Data: Begin

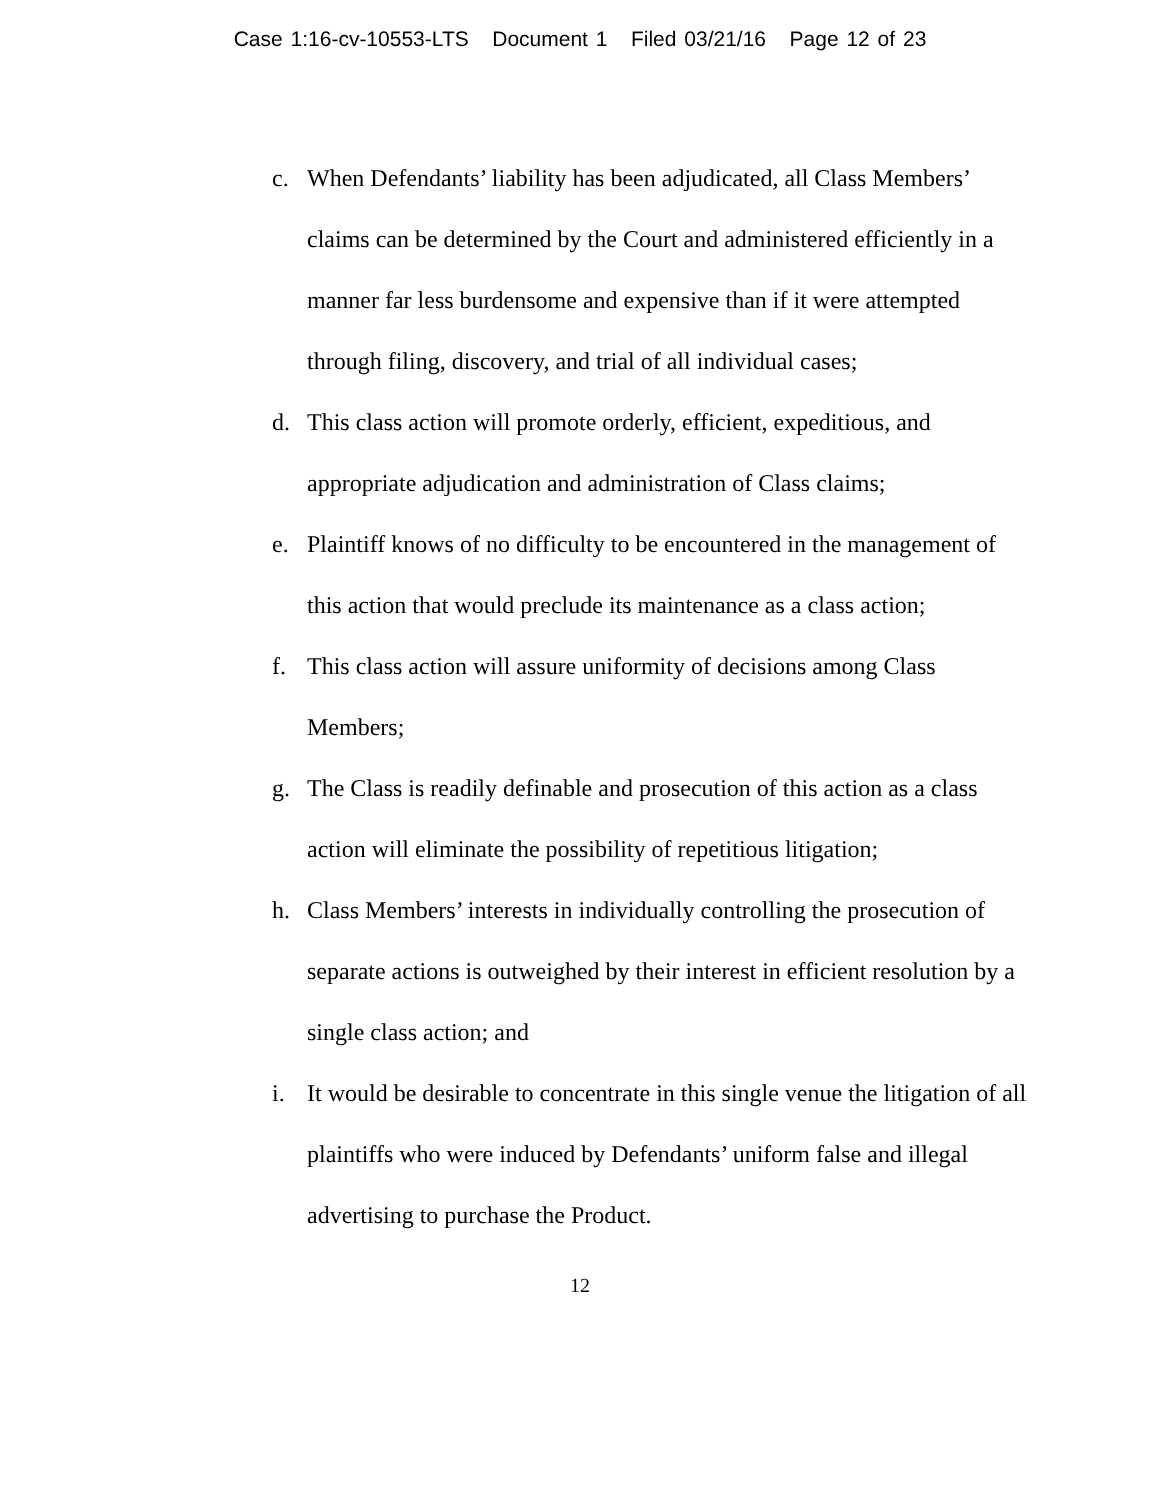Case 1:16-cv-10553-LTS Document 1 Filed 03/21/16 Page 12 of 23
c. When Defendants’ liability has been adjudicated, all Class Members’ claims can be determined by the Court and administered efficiently in a manner far less burdensome and expensive than if it were attempted through filing, discovery, and trial of all individual cases;
d. This class action will promote orderly, efficient, expeditious, and appropriate adjudication and administration of Class claims;
e. Plaintiff knows of no difficulty to be encountered in the management of this action that would preclude its maintenance as a class action;
f. This class action will assure uniformity of decisions among Class Members;
g. The Class is readily definable and prosecution of this action as a class action will eliminate the possibility of repetitious litigation;
h. Class Members’ interests in individually controlling the prosecution of separate actions is outweighed by their interest in efficient resolution by a single class action; and
i. It would be desirable to concentrate in this single venue the litigation of all plaintiffs who were induced by Defendants’ uniform false and illegal advertising to purchase the Product.
12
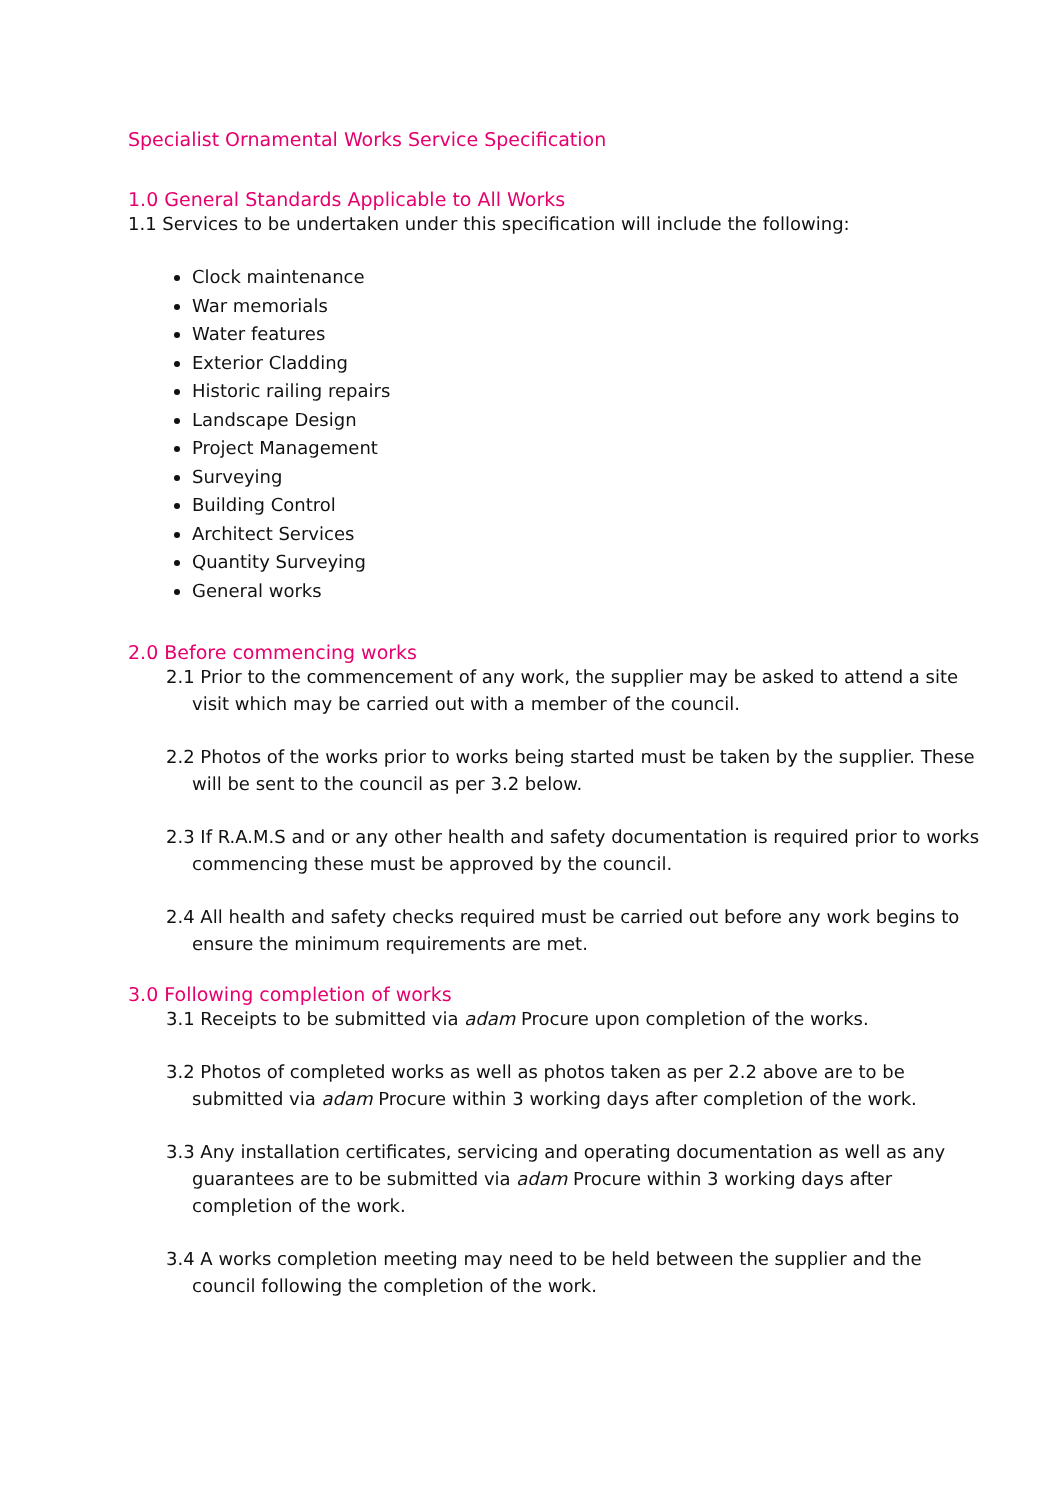Specialist Ornamental Works Service Specification
1.0 General Standards Applicable to All Works
1.1 Services to be undertaken under this specification will include the following:
Clock maintenance
War memorials
Water features
Exterior Cladding
Historic railing repairs
Landscape Design
Project Management
Surveying
Building Control
Architect Services
Quantity Surveying
General works
2.0 Before commencing works
2.1 Prior to the commencement of any work, the supplier may be asked to attend a site visit which may be carried out with a member of the council.
2.2 Photos of the works prior to works being started must be taken by the supplier. These will be sent to the council as per 3.2 below.
2.3 If R.A.M.S and or any other health and safety documentation is required prior to works commencing these must be approved by the council.
2.4 All health and safety checks required must be carried out before any work begins to ensure the minimum requirements are met.
3.0 Following completion of works
3.1 Receipts to be submitted via adam Procure upon completion of the works.
3.2 Photos of completed works as well as photos taken as per 2.2 above are to be submitted via adam Procure within 3 working days after completion of the work.
3.3 Any installation certificates, servicing and operating documentation as well as any guarantees are to be submitted via adam Procure within 3 working days after completion of the work.
3.4 A works completion meeting may need to be held between the supplier and the council following the completion of the work.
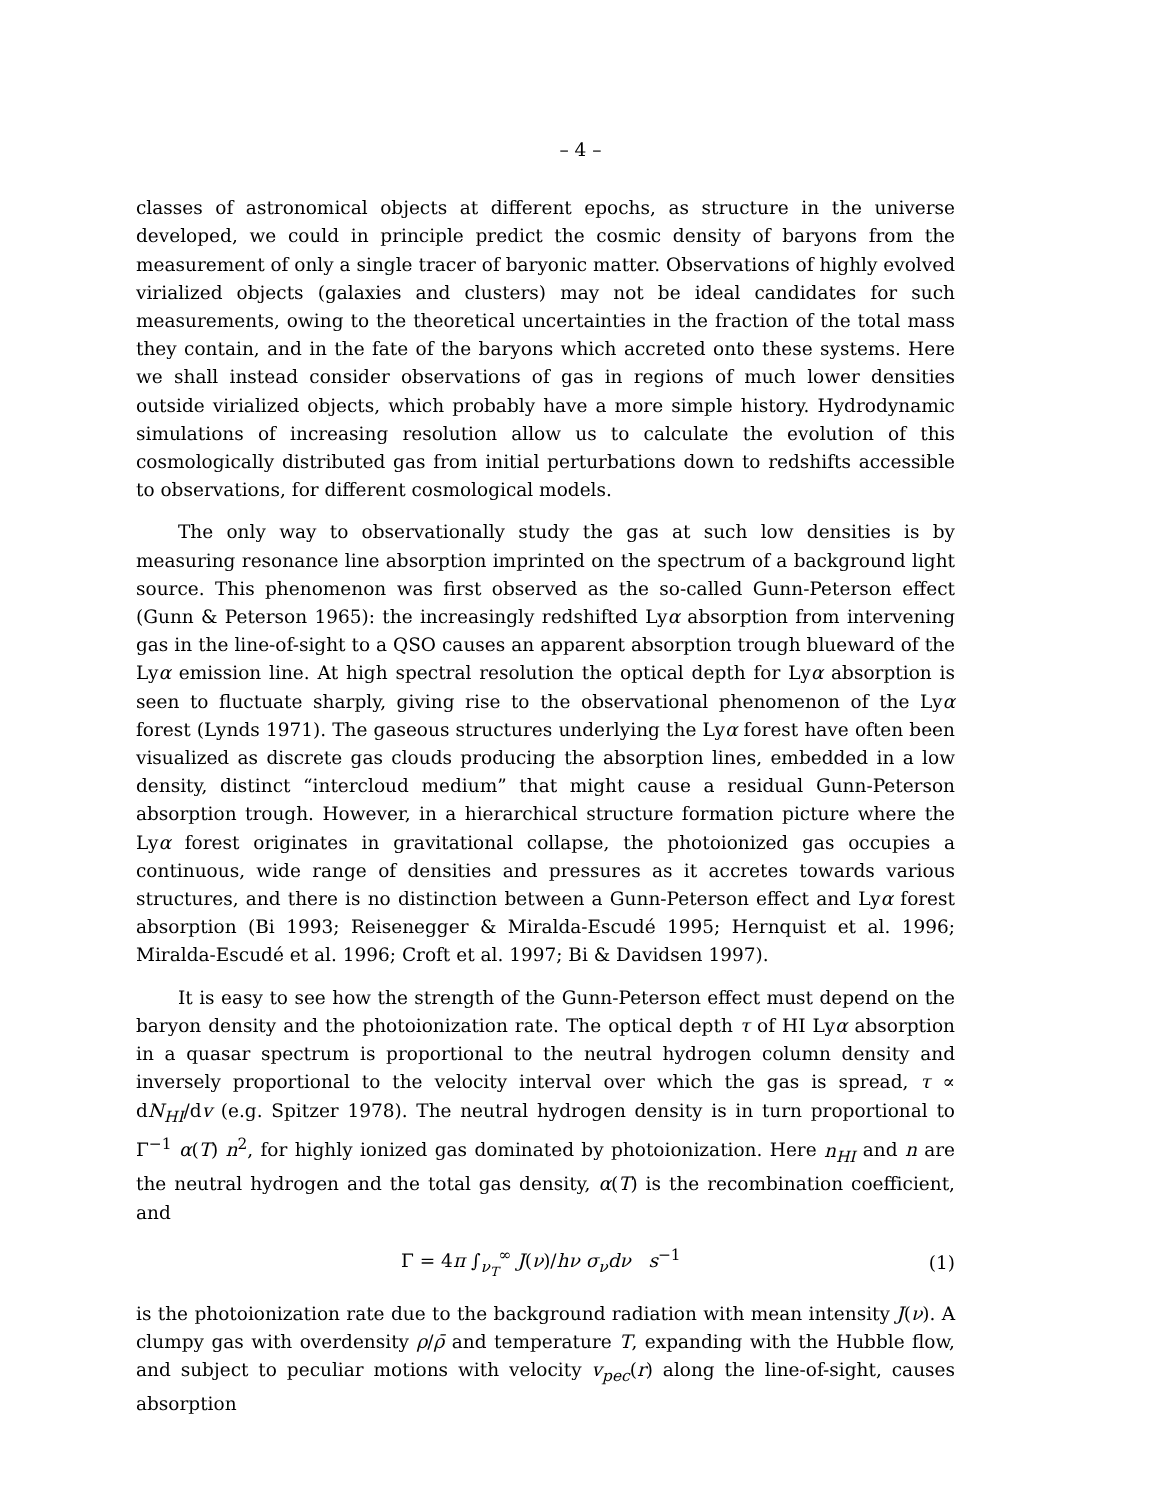– 4 –
classes of astronomical objects at different epochs, as structure in the universe developed, we could in principle predict the cosmic density of baryons from the measurement of only a single tracer of baryonic matter. Observations of highly evolved virialized objects (galaxies and clusters) may not be ideal candidates for such measurements, owing to the theoretical uncertainties in the fraction of the total mass they contain, and in the fate of the baryons which accreted onto these systems. Here we shall instead consider observations of gas in regions of much lower densities outside virialized objects, which probably have a more simple history. Hydrodynamic simulations of increasing resolution allow us to calculate the evolution of this cosmologically distributed gas from initial perturbations down to redshifts accessible to observations, for different cosmological models.
The only way to observationally study the gas at such low densities is by measuring resonance line absorption imprinted on the spectrum of a background light source. This phenomenon was first observed as the so-called Gunn-Peterson effect (Gunn & Peterson 1965): the increasingly redshifted Lyα absorption from intervening gas in the line-of-sight to a QSO causes an apparent absorption trough blueward of the Lyα emission line. At high spectral resolution the optical depth for Lyα absorption is seen to fluctuate sharply, giving rise to the observational phenomenon of the Lyα forest (Lynds 1971). The gaseous structures underlying the Lyα forest have often been visualized as discrete gas clouds producing the absorption lines, embedded in a low density, distinct “intercloud medium” that might cause a residual Gunn-Peterson absorption trough. However, in a hierarchical structure formation picture where the Lyα forest originates in gravitational collapse, the photoionized gas occupies a continuous, wide range of densities and pressures as it accretes towards various structures, and there is no distinction between a Gunn-Peterson effect and Lyα forest absorption (Bi 1993; Reisenegger & Miralda-Escudé 1995; Hernquist et al. 1996; Miralda-Escudé et al. 1996; Croft et al. 1997; Bi & Davidsen 1997).
It is easy to see how the strength of the Gunn-Peterson effect must depend on the baryon density and the photoionization rate. The optical depth τ of HI Lyα absorption in a quasar spectrum is proportional to the neutral hydrogen column density and inversely proportional to the velocity interval over which the gas is spread, τ ∝ dN<sub>HI</sub>/dv (e.g. Spitzer 1978). The neutral hydrogen density is in turn proportional to Γ<sup>−1</sup> α(T) n<sup>2</sup>, for highly ionized gas dominated by photoionization. Here n<sub>HI</sub> and n are the neutral hydrogen and the total gas density, α(T) is the recombination coefficient, and
Γ = 4π ∫<sub>ν<sub>T</sub></sub><sup>∞</sup> J(ν)/hν σ<sub>ν</sub>dν s<sup>−1</sup> (1)
is the photoionization rate due to the background radiation with mean intensity J(ν). A clumpy gas with overdensity ρ/ρ̄ and temperature T, expanding with the Hubble flow, and subject to peculiar motions with velocity v<sub>pec</sub>(r) along the line-of-sight, causes absorption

Data: End

— What needs to be done —
Would you set down each line of the data exactly, with no images included?

— Answer for the task —
Case 1:16-cv-10553-LTS Document 1 Filed 03/21/16 Page 12 of 23
c. When Defendants’ liability has been adjudicated, all Class Members’ claims can be determined by the Court and administered efficiently in a manner far less burdensome and expensive than if it were attempted through filing, discovery, and trial of all individual cases;
d. This class action will promote orderly, efficient, expeditious, and appropriate adjudication and administration of Class claims;
e. Plaintiff knows of no difficulty to be encountered in the management of this action that would preclude its maintenance as a class action;
f. This class action will assure uniformity of decisions among Class Members;
g. The Class is readily definable and prosecution of this action as a class action will eliminate the possibility of repetitious litigation;
h. Class Members’ interests in individually controlling the prosecution of separate actions is outweighed by their interest in efficient resolution by a single class action; and
i. It would be desirable to concentrate in this single venue the litigation of all plaintiffs who were induced by Defendants’ uniform false and illegal advertising to purchase the Product.
12
Specialist Ornamental Works Service Specification
1.0 General Standards Applicable to All Works
1.1 Services to be undertaken under this specification will include the following:
Clock maintenance
War memorials
Water features
Exterior Cladding
Historic railing repairs
Landscape Design
Project Management
Surveying
Building Control
Architect Services
Quantity Surveying
General works
2.0 Before commencing works
2.1 Prior to the commencement of any work, the supplier may be asked to attend a site visit which may be carried out with a member of the council.
2.2 Photos of the works prior to works being started must be taken by the supplier. These will be sent to the council as per 3.2 below.
2.3 If R.A.M.S and or any other health and safety documentation is required prior to works commencing these must be approved by the council.
2.4 All health and safety checks required must be carried out before any work begins to ensure the minimum requirements are met.
3.0 Following completion of works
3.1 Receipts to be submitted via adam Procure upon completion of the works.
3.2 Photos of completed works as well as photos taken as per 2.2 above are to be submitted via adam Procure within 3 working days after completion of the work.
3.3 Any installation certificates, servicing and operating documentation as well as any guarantees are to be submitted via adam Procure within 3 working days after completion of the work.
3.4 A works completion meeting may need to be held between the supplier and the council following the completion of the work.
– 4 –
classes of astronomical objects at different epochs, as structure in the universe developed, we could in principle predict the cosmic density of baryons from the measurement of only a single tracer of baryonic matter. Observations of highly evolved virialized objects (galaxies and clusters) may not be ideal candidates for such measurements, owing to the theoretical uncertainties in the fraction of the total mass they contain, and in the fate of the baryons which accreted onto these systems. Here we shall instead consider observations of gas in regions of much lower densities outside virialized objects, which probably have a more simple history. Hydrodynamic simulations of increasing resolution allow us to calculate the evolution of this cosmologically distributed gas from initial perturbations down to redshifts accessible to observations, for different cosmological models.
The only way to observationally study the gas at such low densities is by measuring resonance line absorption imprinted on the spectrum of a background light source. This phenomenon was first observed as the so-called Gunn-Peterson effect (Gunn & Peterson 1965): the increasingly redshifted Lyα absorption from intervening gas in the line-of-sight to a QSO causes an apparent absorption trough blueward of the Lyα emission line. At high spectral resolution the optical depth for Lyα absorption is seen to fluctuate sharply, giving rise to the observational phenomenon of the Lyα forest (Lynds 1971). The gaseous structures underlying the Lyα forest have often been visualized as discrete gas clouds producing the absorption lines, embedded in a low density, distinct “intercloud medium” that might cause a residual Gunn-Peterson absorption trough. However, in a hierarchical structure formation picture where the Lyα forest originates in gravitational collapse, the photoionized gas occupies a continuous, wide range of densities and pressures as it accretes towards various structures, and there is no distinction between a Gunn-Peterson effect and Lyα forest absorption (Bi 1993; Reisenegger & Miralda-Escudé 1995; Hernquist et al. 1996; Miralda-Escudé et al. 1996; Croft et al. 1997; Bi & Davidsen 1997).
It is easy to see how the strength of the Gunn-Peterson effect must depend on the baryon density and the photoionization rate. The optical depth τ of HI Lyα absorption in a quasar spectrum is proportional to the neutral hydrogen column density and inversely proportional to the velocity interval over which the gas is spread, τ ∝ dN<sub>HI</sub>/dv (e.g. Spitzer 1978). The neutral hydrogen density is in turn proportional to Γ<sup>−1</sup> α(T) n<sup>2</sup>, for highly ionized gas dominated by photoionization. Here n<sub>HI</sub> and n are the neutral hydrogen and the total gas density, α(T) is the recombination coefficient, and
Γ = 4π ∫<sub>ν<sub>T</sub></sub><sup>∞</sup> J(ν)/hν σ<sub>ν</sub>dν s<sup>−1</sup> (1)
is the photoionization rate due to the background radiation with mean intensity J(ν). A clumpy gas with overdensity ρ/ρ̄ and temperature T, expanding with the Hubble flow, and subject to peculiar motions with velocity v<sub>pec</sub>(r) along the line-of-sight, causes absorption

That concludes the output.